KKR increased its bid three times for Alliance Boots. The winning price was 4.5 per cent more than the firm's last offer and 2.2 per cent above the April 20 proposal from Terra Firma.
Alliance Boots shares fell 5p, or 0.5 per cent, to 1121.5p in London. KKR said after trading ended yesterday that its group secured about 29 per cent of the stock.
Italian-born Pessina, 65, ranked 407th in Forbes magazine's 2007 list of world billionaires with a fortune of US$2.3 billion. After starting with an inherited drug business, he sold his Alliance Sante company to UniChem in 1997 and later became chairman of Alliance Unichem, which merged with the former Boots Group last year.

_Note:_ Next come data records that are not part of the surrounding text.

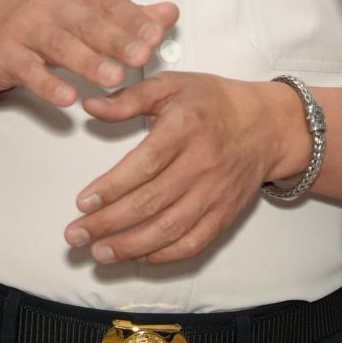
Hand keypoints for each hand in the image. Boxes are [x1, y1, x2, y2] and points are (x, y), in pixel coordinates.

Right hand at [0, 0, 176, 110]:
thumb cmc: (37, 22)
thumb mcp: (82, 12)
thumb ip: (126, 15)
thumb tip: (169, 13)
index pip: (111, 4)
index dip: (134, 20)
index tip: (157, 35)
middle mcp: (51, 5)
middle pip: (88, 23)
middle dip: (117, 39)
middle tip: (142, 56)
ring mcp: (26, 29)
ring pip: (61, 45)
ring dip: (88, 62)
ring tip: (113, 79)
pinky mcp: (6, 55)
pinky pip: (28, 70)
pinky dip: (48, 83)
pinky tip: (67, 98)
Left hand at [65, 74, 299, 265]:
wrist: (266, 126)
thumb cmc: (212, 103)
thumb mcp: (171, 85)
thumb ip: (129, 97)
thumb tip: (90, 106)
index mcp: (185, 128)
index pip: (144, 164)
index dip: (111, 187)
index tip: (82, 202)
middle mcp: (202, 164)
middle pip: (151, 202)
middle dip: (108, 223)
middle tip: (75, 235)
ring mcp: (215, 194)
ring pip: (169, 229)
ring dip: (130, 246)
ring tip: (98, 253)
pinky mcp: (224, 215)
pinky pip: (193, 243)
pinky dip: (163, 255)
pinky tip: (137, 257)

KKR will "work in partnership with Pessina and the management team to achieve the long-term vision of building a global leader in global healthcare services," KKR partner Dominic Murphy said.
Alliance Boots, which said the deal might be completed by July, aims to cut costs by £100 million a year by 2010.
KKR and Pessina have said they want to accelerate the cost-reduction plans and make acquisitions outside Britain. The company has completed 150 takeovers worth US$279 billion including debt since it was founded three decades ago.
Terra Firma was started by Hands in 2002 and has invested in companies from Odeon and UCI Cinemas to Waste Recycling. In October, he failed to buy RWE AG's Thames Water unit after being outbid by Australia's Macquarie Bank.